Anna k: una performance artistica, non uno spettacolo teatrale.

Dal 6 all’11 marzo presso la Sala Cavallerizza del Teatro Litta di Milano è andato in scena Anna K-Una vivisezione di me, per la produzione MTM.

Lo spettacolo è davvero sui generis, a partire dalla sala, che non è una comune sala di teatro con palco e platea: è una sala antica in mattoni rossi, lunga e stretta, dove le sedie sono disposte sui due lati lunghi e lo spazio per la recitazione è il corridoio tra le due schiere di sedie e panche rialzate.

Quando il pubblico entra, trova già in scena una donna seminuda – con indosso solo una maglietta di cotone e un perizoma – sdraiata sul divano che sta in fondo al tunnel tra le due file di posti a sedere: è Debora Virello, unica attrice e regista, che interpreta Anna K, un personaggio ispirato ad  Anna Karenina, ma che in realtà ha poco a che fare con la figura tolstojana: la rimodernizzazione della vicenda ha portato a un distaccamento quasi totale con lo spunto originario, per cui l’eroina è un’idea di fondo, mentre al pubblico si presenta questa donna gonfia, sfatta e che non parla.

Avete capito bene: l’attrice non apre bocca per tutta la durata dello spettacolo, provocando una reazione di disagio nel pubblico, che si aspetterebbe uno spettacolo su Anna Karenina e invece si trova davanti ad un dramma dalla trama inesistente, dove il tema centrale è una depressione senza uscita. Debora Virello-Anna K osserva con occhi stralunati il pubblico e si ingozza di popcorn che poi scaglia ovunque, a terra e sugli spettatori, per poi andare a prendere un’aspirapolvere e una scopa che passerà sui piedi degli spettatori stessi per pulire.

L’attrice non sembra essere entrata nel personaggio, la sensazione è che stia recitando sè stessa e la sua personale depressione, non quella di Anna K! Più che uno spettacolo teatrale appare una performance artistica, il pubblico è molto a disagio e davanti a sé ha una donna che non parla se non attraverso delle registrazioni che vengono trasmesse dal fonico (unico altro componente in scena oltre all’attrice-regista).

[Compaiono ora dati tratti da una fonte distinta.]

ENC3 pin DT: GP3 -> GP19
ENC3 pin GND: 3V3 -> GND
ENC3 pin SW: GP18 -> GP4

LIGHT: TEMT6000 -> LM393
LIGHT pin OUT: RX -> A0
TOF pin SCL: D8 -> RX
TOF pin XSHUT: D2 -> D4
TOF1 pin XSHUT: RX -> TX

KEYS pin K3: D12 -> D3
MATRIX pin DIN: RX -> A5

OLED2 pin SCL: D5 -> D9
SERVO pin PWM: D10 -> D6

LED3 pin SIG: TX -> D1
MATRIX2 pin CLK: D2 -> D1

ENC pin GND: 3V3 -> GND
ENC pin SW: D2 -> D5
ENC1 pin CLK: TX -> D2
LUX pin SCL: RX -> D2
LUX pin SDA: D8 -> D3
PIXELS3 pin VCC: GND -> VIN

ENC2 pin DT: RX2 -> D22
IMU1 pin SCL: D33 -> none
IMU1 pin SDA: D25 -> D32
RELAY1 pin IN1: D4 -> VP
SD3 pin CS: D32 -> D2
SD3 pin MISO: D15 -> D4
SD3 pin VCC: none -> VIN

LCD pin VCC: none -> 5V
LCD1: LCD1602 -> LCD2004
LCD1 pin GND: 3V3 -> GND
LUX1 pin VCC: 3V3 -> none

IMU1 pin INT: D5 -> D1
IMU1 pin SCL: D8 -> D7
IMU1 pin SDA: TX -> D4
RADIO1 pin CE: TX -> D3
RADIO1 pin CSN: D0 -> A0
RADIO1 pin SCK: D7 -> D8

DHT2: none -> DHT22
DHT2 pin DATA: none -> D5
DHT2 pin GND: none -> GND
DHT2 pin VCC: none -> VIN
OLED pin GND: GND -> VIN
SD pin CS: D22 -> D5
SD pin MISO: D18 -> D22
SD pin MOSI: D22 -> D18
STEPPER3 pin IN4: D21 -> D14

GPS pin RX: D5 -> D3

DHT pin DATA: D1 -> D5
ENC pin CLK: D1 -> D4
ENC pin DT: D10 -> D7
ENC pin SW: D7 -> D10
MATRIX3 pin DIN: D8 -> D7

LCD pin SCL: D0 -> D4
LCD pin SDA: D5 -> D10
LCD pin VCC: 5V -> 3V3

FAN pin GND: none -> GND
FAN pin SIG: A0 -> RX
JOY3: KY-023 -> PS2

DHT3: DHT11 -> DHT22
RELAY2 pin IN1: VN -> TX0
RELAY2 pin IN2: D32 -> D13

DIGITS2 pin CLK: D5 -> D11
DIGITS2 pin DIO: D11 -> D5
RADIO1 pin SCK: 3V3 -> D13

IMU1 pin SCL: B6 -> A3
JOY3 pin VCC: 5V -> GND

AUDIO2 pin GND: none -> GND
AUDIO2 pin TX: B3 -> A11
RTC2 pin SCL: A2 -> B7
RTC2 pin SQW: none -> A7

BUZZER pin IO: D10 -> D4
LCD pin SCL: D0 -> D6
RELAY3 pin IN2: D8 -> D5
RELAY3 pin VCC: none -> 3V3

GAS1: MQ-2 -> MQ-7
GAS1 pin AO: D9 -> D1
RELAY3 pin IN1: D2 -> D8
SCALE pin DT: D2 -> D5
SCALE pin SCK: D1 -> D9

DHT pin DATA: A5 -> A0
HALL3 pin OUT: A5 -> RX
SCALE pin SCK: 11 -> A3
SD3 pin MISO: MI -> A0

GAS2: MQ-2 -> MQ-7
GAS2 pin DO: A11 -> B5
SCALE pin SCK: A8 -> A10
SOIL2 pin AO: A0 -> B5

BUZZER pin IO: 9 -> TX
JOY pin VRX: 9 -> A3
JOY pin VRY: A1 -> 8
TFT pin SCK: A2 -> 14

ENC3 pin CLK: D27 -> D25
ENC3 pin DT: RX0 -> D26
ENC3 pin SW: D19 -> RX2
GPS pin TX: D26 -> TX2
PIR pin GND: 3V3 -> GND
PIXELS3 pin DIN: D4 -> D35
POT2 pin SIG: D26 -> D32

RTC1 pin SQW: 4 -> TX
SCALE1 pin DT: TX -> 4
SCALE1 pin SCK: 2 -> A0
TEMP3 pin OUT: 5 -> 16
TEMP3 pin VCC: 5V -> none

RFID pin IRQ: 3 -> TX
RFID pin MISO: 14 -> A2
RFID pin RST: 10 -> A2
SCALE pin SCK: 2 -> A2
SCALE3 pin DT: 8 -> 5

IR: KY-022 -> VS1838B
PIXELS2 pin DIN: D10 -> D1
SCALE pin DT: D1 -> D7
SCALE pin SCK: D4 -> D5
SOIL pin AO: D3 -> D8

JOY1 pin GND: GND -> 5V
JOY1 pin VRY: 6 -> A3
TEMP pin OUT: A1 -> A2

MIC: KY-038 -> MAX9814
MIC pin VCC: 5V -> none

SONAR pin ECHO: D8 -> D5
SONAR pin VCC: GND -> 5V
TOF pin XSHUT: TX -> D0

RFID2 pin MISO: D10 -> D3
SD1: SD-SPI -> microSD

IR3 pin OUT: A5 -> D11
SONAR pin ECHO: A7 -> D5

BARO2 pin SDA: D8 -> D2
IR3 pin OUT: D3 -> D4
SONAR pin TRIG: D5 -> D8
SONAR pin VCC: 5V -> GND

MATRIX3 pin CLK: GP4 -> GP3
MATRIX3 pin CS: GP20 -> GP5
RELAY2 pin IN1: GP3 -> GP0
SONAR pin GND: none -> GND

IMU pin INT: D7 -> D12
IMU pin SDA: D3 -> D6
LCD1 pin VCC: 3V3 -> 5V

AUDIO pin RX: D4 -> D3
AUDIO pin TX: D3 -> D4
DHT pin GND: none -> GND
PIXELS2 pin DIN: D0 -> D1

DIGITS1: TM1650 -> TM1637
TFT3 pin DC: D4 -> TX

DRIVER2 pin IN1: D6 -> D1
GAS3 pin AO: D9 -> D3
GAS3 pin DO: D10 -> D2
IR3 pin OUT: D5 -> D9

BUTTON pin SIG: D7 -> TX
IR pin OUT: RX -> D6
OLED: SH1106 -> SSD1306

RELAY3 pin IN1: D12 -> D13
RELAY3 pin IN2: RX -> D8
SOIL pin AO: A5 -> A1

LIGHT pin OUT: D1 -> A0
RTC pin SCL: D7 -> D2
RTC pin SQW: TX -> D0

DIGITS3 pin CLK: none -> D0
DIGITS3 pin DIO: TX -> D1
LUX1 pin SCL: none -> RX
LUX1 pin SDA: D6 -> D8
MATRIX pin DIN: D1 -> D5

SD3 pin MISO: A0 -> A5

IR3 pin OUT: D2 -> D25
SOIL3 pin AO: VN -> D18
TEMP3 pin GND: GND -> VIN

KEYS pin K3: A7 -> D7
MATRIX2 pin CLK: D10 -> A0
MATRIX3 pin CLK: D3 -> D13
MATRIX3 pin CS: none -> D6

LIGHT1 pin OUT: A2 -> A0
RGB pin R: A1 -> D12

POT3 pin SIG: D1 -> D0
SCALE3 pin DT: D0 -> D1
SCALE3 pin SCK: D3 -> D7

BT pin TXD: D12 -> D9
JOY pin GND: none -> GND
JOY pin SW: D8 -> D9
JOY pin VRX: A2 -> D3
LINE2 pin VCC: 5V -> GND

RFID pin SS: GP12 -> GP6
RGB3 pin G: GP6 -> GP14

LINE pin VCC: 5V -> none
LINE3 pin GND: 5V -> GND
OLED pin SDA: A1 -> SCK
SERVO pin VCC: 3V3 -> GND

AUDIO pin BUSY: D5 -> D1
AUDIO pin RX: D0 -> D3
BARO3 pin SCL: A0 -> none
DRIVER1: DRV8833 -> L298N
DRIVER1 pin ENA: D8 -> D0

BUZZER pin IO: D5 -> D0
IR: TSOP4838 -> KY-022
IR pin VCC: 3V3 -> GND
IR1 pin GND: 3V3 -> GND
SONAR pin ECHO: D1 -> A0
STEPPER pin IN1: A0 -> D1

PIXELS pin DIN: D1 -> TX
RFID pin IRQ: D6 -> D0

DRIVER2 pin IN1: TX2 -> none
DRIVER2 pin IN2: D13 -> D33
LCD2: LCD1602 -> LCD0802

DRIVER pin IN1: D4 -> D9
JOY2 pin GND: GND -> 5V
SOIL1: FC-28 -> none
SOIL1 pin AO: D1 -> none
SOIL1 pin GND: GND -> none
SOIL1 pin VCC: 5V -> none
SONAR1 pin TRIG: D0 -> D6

Lo spettacolo è destabilizzante, 50 minuti che passano lentissimi e che sembrano 2 ore. Sta di fatto che lo spunto iniziale, partito dall’Anna Karenina di Tolstoj, sembra essere stato un po’ lasciato indietro, abbandonato: è una performance sulla depressione tout court e della depressione mette in scena i sintomi più fastidiosi e insopportabili; il desiderio di scappare via è grande, soprattutto davanti ad un’attrice che vaga davanti agli spettatori e non parla: estenuante. Personalmente, sono andata via insoddisfatta pensando: “Almeno qualche battuta non poteva pronunciarla?”. A mio parere, senza recitazione verbale lo spettacolo è a metà e quella dell’attore/attrice afasico/a è una novità che mi lascia perplessa e fatica a convincermi.